Mission Accomplished.

A week ago we had a power surge that flickered the power five times in a row. Of course this is the signal to many #smarthome light bulbs to reset to factory defaults. Joy.

Last night I got the last set of bulbs back online, finally resetting all our group and room configs.

It did remind me of how many Z-Wave bulbs I have (about 6). If I do end up moving away from #smartthings , I'll definitely need a #zwave enabled server.

#homeautomation #homeassistant

@RoyGreenhilt I just picked up a Conbee stick to move my #Zigbee devices over to #HomeAssistant and phase out my old #SmartThings Hub. Is there something similar for #Zwave ?
@djweso @RoyGreenhilt I have a Zooz #Zwave plus stick that I use on #HomeAssistant

@reemi @djweso @RoyGreenhilt

I second the choice of the Zooz stick. I have the 700 series and it's been rock solid. #ZWave #HomeAssistant

@Colone1Sanders7 @reemi @djweso Are ya'll using a dedicated small PC to run your HA stuff, or a Pi or or or? I recently picked up an IBM Thinkstation (really small formfactor PC) that has been super-good running Plex. I could just get another one to run HA.

#plex #homeassistant #raspberrypi #homeautomation #zwave #ibm

@RoyGreenhilt @Colone1Sanders7 @reemi I'm running out on a #RaspberryPi 3. But I think I will need to upgrade this year as I move more and more to it.
@RoyGreenhilt @Colone1Sanders7 @reemi @djweso Hi, I hope you don't mind me chipping in! I started with a #RaspberryPi with an SSD (and still have one running a small instance), my main instance is running as a virtual machine. Have you considered using your thinkstation as a Proxmox host and running Plex and #HomeAssistant on the same box? It might not work for your use case, but might be something to consider. I'll butt out now!

@michael @Colone1Sanders7 @reemi @djweso Doing a clustered / virtual hosting box is definitely a consideration. I haven't set one up from scratch though, other than a single box that just runs tons of docker containers (I did that on my Synology).

I'll look into proxmox though. It seems to be basically a hypervisor that can run a ton of VMs. I suppose you'd just allocate USB ports to VM's directly?

COuld just use my synology for disk. Hmmm :)

@RoyGreenhilt @Colone1Sanders7 @reemi @djweso Proxmox is fairly simple to setup and manage, you can either use their ISO or install it on debian. Yup it's a hypervisor and you can run a ton of VMs (and LXC containers), I have a couple of VM's just for messing about on. Yup USB device or port passthrough. Again yes, you could just NFS disks from Synology too... It opens up a whole new world of home labbing. You also have the option to snapshot or take a whole VM backup before you start messing :)
@michael @RoyGreenhilt @Colone1Sanders7 @reemi @djweso +1 for Proxmox. Or if you favour the command line then just use LXC. Download the #homeassistant OVA, import into LXC, start a VM (LXC supports VMs), zero to HA instance in a few minutes. My main HA VM runs that way. Only takes a few minutes to spin up a test HA instance to try something.
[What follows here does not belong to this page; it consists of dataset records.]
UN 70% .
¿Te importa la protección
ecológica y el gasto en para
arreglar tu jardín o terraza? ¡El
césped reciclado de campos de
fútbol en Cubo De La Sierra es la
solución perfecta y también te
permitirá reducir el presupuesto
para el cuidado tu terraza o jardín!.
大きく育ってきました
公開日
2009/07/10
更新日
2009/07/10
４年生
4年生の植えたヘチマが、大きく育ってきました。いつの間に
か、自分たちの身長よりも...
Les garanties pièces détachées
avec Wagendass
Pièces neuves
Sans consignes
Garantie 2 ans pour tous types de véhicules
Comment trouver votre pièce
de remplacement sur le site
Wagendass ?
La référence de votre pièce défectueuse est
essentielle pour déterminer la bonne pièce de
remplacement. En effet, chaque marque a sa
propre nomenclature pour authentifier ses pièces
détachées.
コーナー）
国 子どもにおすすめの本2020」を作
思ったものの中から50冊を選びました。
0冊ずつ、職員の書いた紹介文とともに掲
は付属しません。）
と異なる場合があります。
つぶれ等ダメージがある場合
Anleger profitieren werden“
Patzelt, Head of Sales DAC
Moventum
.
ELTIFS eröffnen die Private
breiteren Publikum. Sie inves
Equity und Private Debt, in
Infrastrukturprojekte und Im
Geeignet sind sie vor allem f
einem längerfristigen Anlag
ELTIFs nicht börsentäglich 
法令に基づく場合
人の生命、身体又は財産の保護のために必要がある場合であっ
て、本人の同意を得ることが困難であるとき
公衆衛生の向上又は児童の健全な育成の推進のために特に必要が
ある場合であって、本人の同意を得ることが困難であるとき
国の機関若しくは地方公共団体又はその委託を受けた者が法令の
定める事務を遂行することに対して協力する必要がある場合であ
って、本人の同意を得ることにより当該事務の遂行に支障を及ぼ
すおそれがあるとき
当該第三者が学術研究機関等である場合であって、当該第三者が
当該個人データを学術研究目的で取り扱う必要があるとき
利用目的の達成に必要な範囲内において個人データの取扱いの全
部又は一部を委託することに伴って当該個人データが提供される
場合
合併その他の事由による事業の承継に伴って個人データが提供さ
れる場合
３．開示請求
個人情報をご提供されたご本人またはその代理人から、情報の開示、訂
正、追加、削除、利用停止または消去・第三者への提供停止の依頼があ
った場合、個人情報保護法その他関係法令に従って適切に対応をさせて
@RoyGreenhilt @reemi @djweso

I've got a dedicated Intel NUC with a NVME drive running HA myself. It's probably a little overkill but it sure is nice not having slowdowns from an SD card or crashing when the SD card dies.

#HomeAssistant

@Colone1Sanders7 @RoyGreenhilt @reemi @djweso me too. I don't think it's overkill (I have another system running on a pi). VM or dedicated x86 hardware are the way to go.

@RoyGreenhilt @Colone1Sanders7 @reemi @djweso This is the way. Intel NUCs, off-brand NUCs, Dell and HP USFF form factor PCs, all good options, and usually pretty darn cheap if used.

Raspberry Pis are for toys, PCs are for reliability.

@RoyGreenhilt if you have the tech background (or at least not put off by tech challenges) - consider an HP Z420 - you can find them for < $150 (mine was $120). It has 32Gb RAM and 12CPUs - so it's ideal for running MANY virtual machines to more than cover all the stuff you mentioned.